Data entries
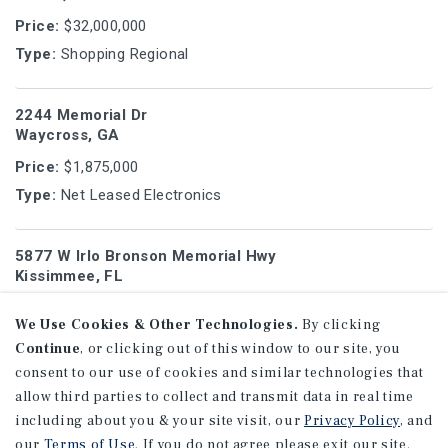
Price:
$32,000,000
Type:
Shopping Regional
2244 Memorial Dr
Waycross, GA
Price:
$1,875,000
Type:
Net Leased Electronics
5877 W Irlo Bronson Memorial Hwy
Kissimmee, FL
Price:
$6,750,000
We Use Cookies & Other Technologies.
By clicking
Type:
Shopping Strip
Continue
, or clicking out of this window to our site, you
consent to our use of cookies and similar technologies that
2228 GA-54
allow third parties to collect and transmit data in real time
Peachtree City, GA
including about you & your site visit, our
Privacy Policy
, and
our
Terms of Use
. If you do not agree please exit our site.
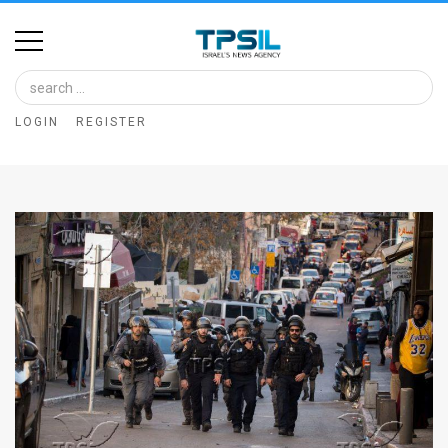
Home
Image
LOGIN
REGISTER
Bank
At
A
Glance
Articles
News
Feed
About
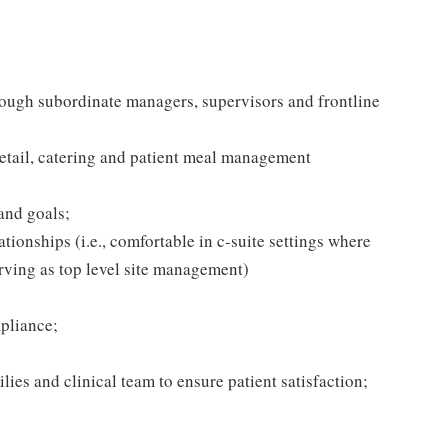
hrough subordinate managers, supervisors and frontline
retail, catering and patient meal management
and goals;
tionships (i.e., comfortable in c-suite settings where
rving as top level site management)
pliance;
ilies and clinical team to ensure patient satisfaction;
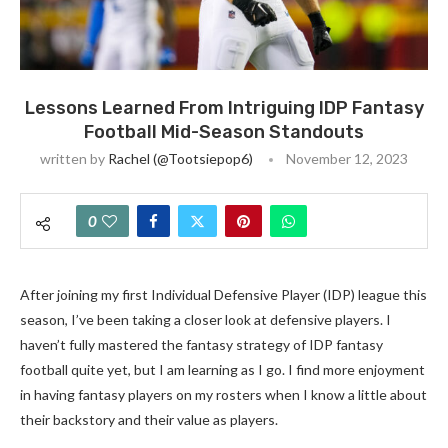
Lessons Learned From Intriguing IDP Fantasy
Football Mid-Season Standouts
written by
Rachel (@tootsiepop6)
November 12, 2023
0
After joining my first Individual Defensive Player (IDP) league this
season, I’ve been taking a closer look at defensive players. I
haven’t fully mastered the fantasy strategy of IDP fantasy
football quite yet, but I am learning as I go. I find more enjoyment
in having fantasy players on my rosters when I know a little about
their backstory and their value as players.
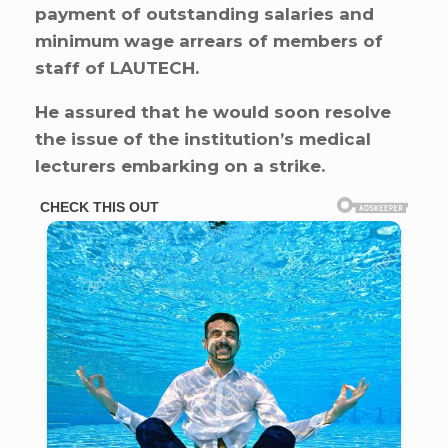
payment of outstanding salaries and
minimum wage arrears of members of
staff of LAUTECH.
He assured that he would soon resolve
the issue of the institution’s medical
lecturers embarking on a strike.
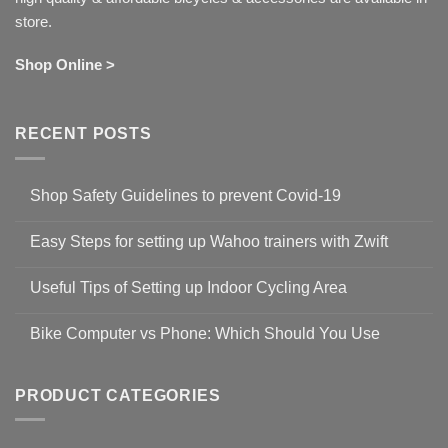
store.
Shop Online >
RECENT POSTS
Shop Safety Guidelines to prevent Covid-19
No
Comments
Easy Steps for setting up Wahoo trainers with Zwift
on
Shop
No
Safety
Comments
Guidelines
Useful Tips of Setting up Indoor Cycling Area
on
to
Easy
prevent
No
Steps
Covid-
Comments
for
Bike Computer vs Phone: Which Should You Use
19
on
setting
Useful
up
No
Tips
Wahoo
Comments
of
trainers
on
Setting
with
Bike
PRODUCT CATEGORIES
up
Zwift
Computer
Indoor
vs
Cycling
Phone:
Area
Which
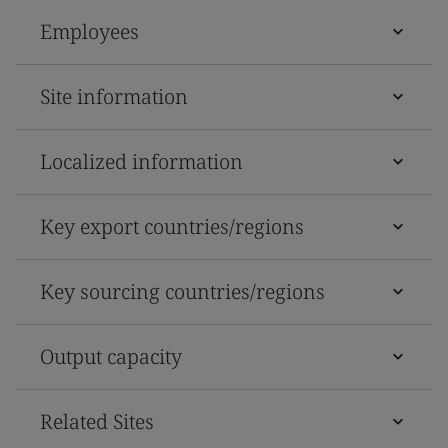
Employees
Site information
Localized information
Key export countries/regions
Key sourcing countries/regions
Output capacity
Related Sites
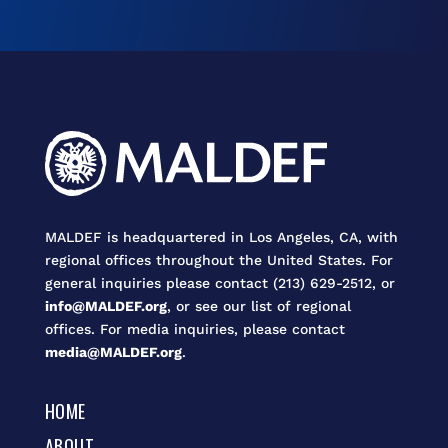
MALDEF is headquartered in Los Angeles, CA, with
regional offices throughout the United States. For
general inquiries please contact (213) 629-2512, or
info@MALDEF.org
, or see our list of regional
offices. For media inquiries, please contact
media@MALDEF.org
.
HOME
ABOUT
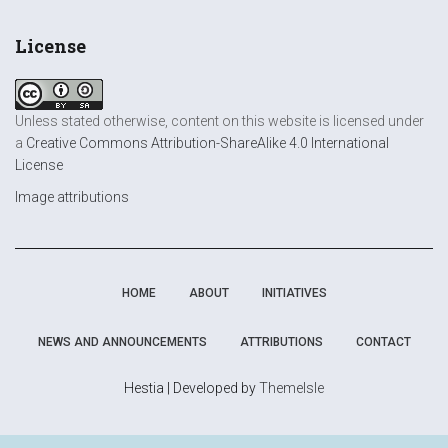
License
Unless stated otherwise, content on this website is licensed under
a
Creative Commons Attribution-ShareAlike 4.0 International
License
Image attributions
HOME
ABOUT
INITIATIVES
NEWS AND ANNOUNCEMENTS
ATTRIBUTIONS
CONTACT
Hestia | Developed by
ThemeIsle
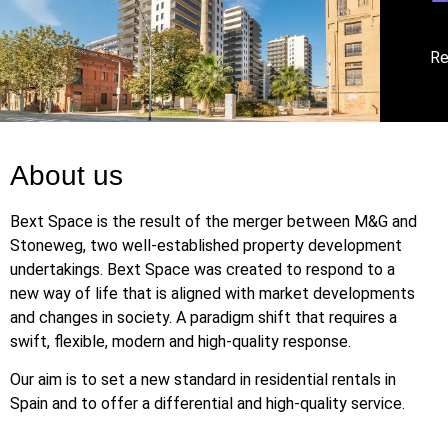
Re
About us
Bext Space is the result of the merger between M&G and
Stoneweg, two well-established property development
undertakings. Bext Space was created to respond to a
new way of life that is aligned with market developments
and changes in society. A paradigm shift that requires a
swift, flexible, modern and high-quality response.
Our aim is to set a new standard in residential rentals in
Spain and to offer a differential and high-quality service.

## [To do]
With the pictures set aside, copy each line above as written.

## [Answer]
Price:
$32,000,000
Type:
Shopping Regional
2244 Memorial Dr
Waycross, GA
Price:
$1,875,000
Type:
Net Leased Electronics
5877 W Irlo Bronson Memorial Hwy
Kissimmee, FL
Price:
$6,750,000
We Use Cookies & Other Technologies.
By clicking
Type:
Shopping Strip
Continue
, or clicking out of this window to our site, you
consent to our use of cookies and similar technologies that
2228 GA-54
allow third parties to collect and transmit data in real time
Peachtree City, GA
including about you & your site visit, our
Privacy Policy
, and
our
Terms of Use
. If you do not agree please exit our site.
Home
Image
LOGIN
REGISTER
Bank
At
A
Glance
Articles
News
Feed
About
hrough subordinate managers, supervisors and frontline
retail, catering and patient meal management
and goals;
tionships (i.e., comfortable in c-suite settings where
rving as top level site management)
pliance;
ilies and clinical team to ensure patient satisfaction;
Lessons Learned From Intriguing IDP Fantasy
Football Mid-Season Standouts
written by
Rachel (@tootsiepop6)
November 12, 2023
0
After joining my first Individual Defensive Player (IDP) league this
season, I’ve been taking a closer look at defensive players. I
haven’t fully mastered the fantasy strategy of IDP fantasy
football quite yet, but I am learning as I go. I find more enjoyment
in having fantasy players on my rosters when I know a little about
their backstory and their value as players.
payment of outstanding salaries and
minimum wage arrears of members of
staff of LAUTECH.
He assured that he would soon resolve
the issue of the institution’s medical
lecturers embarking on a strike.
store.
Shop Online >
RECENT POSTS
Shop Safety Guidelines to prevent Covid-19
No
Comments
Easy Steps for setting up Wahoo trainers with Zwift
on
Shop
No
Safety
Comments
Guidelines
Useful Tips of Setting up Indoor Cycling Area
on
to
Easy
prevent
No
Steps
Covid-
Comments
for
Bike Computer vs Phone: Which Should You Use
19
on
setting
Useful
up
No
Tips
Wahoo
Comments
of
trainers
on
Setting
with
Bike
PRODUCT CATEGORIES
up
Zwift
Computer
Indoor
vs
Cycling
Phone:
Area
Which
Employees
Site information
Localized information
Key export countries/regions
Key sourcing countries/regions
Output capacity
Related Sites
MALDEF is headquartered in Los Angeles, CA, with
regional offices throughout the United States. For
general inquiries please contact (213) 629-2512, or
info@MALDEF.org
, or see our list of regional
offices. For media inquiries, please contact
media@MALDEF.org
.
HOME
ABOUT
License
Unless stated otherwise, content on this website is licensed under
a
Creative Commons Attribution-ShareAlike 4.0 International
License
Image attributions
HOME
ABOUT
INITIATIVES
NEWS AND ANNOUNCEMENTS
ATTRIBUTIONS
CONTACT
Hestia | Developed by
ThemeIsle
Re
About us
Bext Space is the result of the merger between M&G and
Stoneweg, two well-established property development
undertakings. Bext Space was created to respond to a
new way of life that is aligned with market developments
and changes in society. A paradigm shift that requires a
swift, flexible, modern and high-quality response.
Our aim is to set a new standard in residential rentals in
Spain and to offer a differential and high-quality service.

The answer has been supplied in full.